ABOUT THIS TASK = When copying the listing below, skip every picture and repeat exactly the lines from the first one through the line that contains "(623, 246) = (910, 448): black".

MATERIALS PROVIDED =
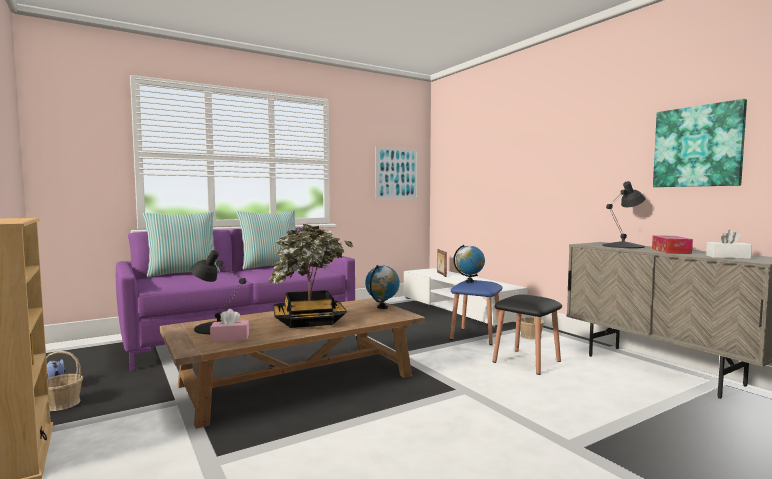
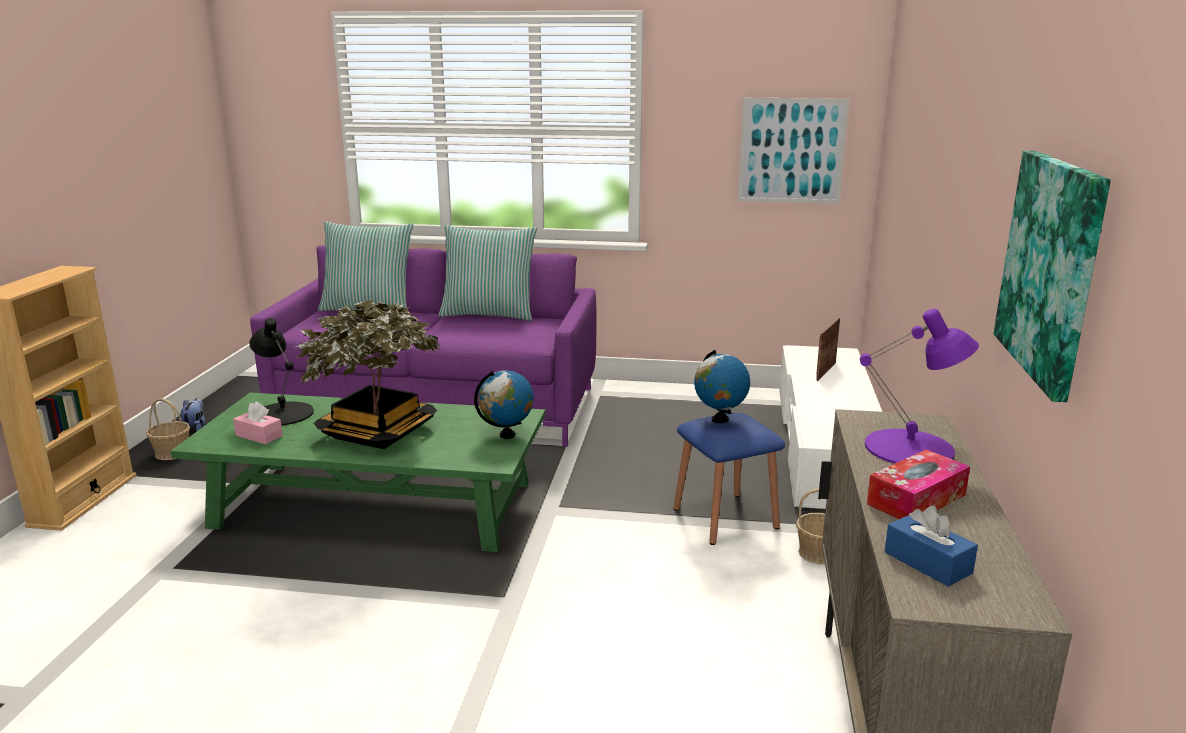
camera: 40 degrees right, 15 degrees up
(298, 380) = (376, 504): brown coffee table -> green coffee table
(526, 361) = (696, 597): black stool -> none
(623, 246) = (910, 448): black table lamp -> purple table lamp
(728, 257) = (927, 563): white tissue box -> blue tissue box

REPLY TO THE TASK =
camera: 40 degrees right, 15 degrees up
(298, 380) = (376, 504): brown coffee table -> green coffee table
(526, 361) = (696, 597): black stool -> none
(623, 246) = (910, 448): black table lamp -> purple table lamp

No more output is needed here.